Overview
The project aims to design and implement a proof-of-concept (PoC) for an AI-powered enterprise search engine that enables the use of heterogeneous and predominantly unstructured corporate data. The starting point is the fact that the company’s existing data is distributed across multiple operational systems, including file servers, MailStore, and ERP systems, and has so far only been searchable and analyzable to a limited extent. At the same time, there is a strategic interest in making greater use of artificial intelligence in the future for knowledge management, decision support, and process automation.

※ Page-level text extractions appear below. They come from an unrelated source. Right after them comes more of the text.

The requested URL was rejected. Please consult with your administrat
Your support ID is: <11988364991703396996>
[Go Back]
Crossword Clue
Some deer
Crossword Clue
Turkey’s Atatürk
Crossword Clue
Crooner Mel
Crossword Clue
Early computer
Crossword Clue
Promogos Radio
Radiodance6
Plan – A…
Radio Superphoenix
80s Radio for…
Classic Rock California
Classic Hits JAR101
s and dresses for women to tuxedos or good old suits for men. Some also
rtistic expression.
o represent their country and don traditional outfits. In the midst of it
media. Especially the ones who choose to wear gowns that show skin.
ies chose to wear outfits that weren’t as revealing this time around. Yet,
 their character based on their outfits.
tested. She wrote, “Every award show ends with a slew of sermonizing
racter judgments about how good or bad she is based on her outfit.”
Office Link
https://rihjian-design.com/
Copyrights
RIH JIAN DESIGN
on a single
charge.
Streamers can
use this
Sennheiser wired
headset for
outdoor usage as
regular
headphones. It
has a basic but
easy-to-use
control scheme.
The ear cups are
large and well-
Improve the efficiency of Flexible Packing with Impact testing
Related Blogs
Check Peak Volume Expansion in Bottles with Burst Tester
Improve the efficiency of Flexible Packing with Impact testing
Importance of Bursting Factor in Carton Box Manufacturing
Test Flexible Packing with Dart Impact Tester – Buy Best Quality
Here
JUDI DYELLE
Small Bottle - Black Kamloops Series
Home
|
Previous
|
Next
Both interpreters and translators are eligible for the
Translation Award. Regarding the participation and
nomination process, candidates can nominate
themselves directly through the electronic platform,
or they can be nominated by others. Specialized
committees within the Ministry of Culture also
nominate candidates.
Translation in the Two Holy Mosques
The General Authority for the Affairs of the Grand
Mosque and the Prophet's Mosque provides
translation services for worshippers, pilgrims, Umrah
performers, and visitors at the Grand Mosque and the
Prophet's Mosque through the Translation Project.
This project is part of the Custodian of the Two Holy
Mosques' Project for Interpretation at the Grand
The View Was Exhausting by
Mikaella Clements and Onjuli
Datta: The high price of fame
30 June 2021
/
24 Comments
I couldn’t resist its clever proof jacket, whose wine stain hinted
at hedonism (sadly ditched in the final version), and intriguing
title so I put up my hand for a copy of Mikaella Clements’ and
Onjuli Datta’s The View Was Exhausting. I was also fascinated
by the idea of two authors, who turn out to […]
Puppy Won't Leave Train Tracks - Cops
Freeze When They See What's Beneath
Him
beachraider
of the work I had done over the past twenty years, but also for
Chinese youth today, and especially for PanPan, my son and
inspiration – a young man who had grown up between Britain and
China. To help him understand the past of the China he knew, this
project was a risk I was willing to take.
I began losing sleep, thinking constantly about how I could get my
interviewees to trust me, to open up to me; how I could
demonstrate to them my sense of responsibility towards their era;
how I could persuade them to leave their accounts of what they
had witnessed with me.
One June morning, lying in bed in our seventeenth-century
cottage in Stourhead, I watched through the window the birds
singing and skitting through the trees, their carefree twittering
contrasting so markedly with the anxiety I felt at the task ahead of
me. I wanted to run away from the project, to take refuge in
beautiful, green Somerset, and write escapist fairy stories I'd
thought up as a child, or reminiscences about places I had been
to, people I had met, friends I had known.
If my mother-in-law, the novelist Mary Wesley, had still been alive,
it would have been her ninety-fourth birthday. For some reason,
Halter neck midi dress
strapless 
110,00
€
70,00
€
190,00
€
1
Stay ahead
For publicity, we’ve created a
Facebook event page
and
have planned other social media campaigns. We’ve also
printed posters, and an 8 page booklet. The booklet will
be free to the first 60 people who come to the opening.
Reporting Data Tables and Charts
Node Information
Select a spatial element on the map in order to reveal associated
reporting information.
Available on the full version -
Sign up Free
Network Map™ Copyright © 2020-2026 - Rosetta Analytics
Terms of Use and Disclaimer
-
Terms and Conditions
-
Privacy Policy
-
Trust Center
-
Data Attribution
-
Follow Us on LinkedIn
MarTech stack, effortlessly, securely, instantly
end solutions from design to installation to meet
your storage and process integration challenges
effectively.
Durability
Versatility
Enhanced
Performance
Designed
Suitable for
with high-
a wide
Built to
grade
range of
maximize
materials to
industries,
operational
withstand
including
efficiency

The planned PoC therefore has two main objectives: First, it aims to establish a technical foundation for structured data organization by developing an automated ingestion and indexing pipeline that virtually integrates existing data sources without migrating the original data. Second, it aims to implement an AI-powered search function that enables employees to find information through natural language queries. The search interface will combine hybrid search methods—that is, both traditional keyword-based and semantic search techniques—and provide answers with traceable source references. User permissions are particularly central to security in this context.
The project comprises several work packages. First, a structured preliminary analysis of suitable standard software solutions for enterprise search will be conducted, taking into account criteria such as security mechanisms, integration capabilities, API openness, and AI and RAG capabilities. Building on this, a data pipeline will be implemented to access selected data sources, extract metadata, and prepare content for semantic search processes. Subsequently, a prototype chatbot interface will be developed that is based on Retrieval-Augmented Generation (RAG) and generates responses using local language models.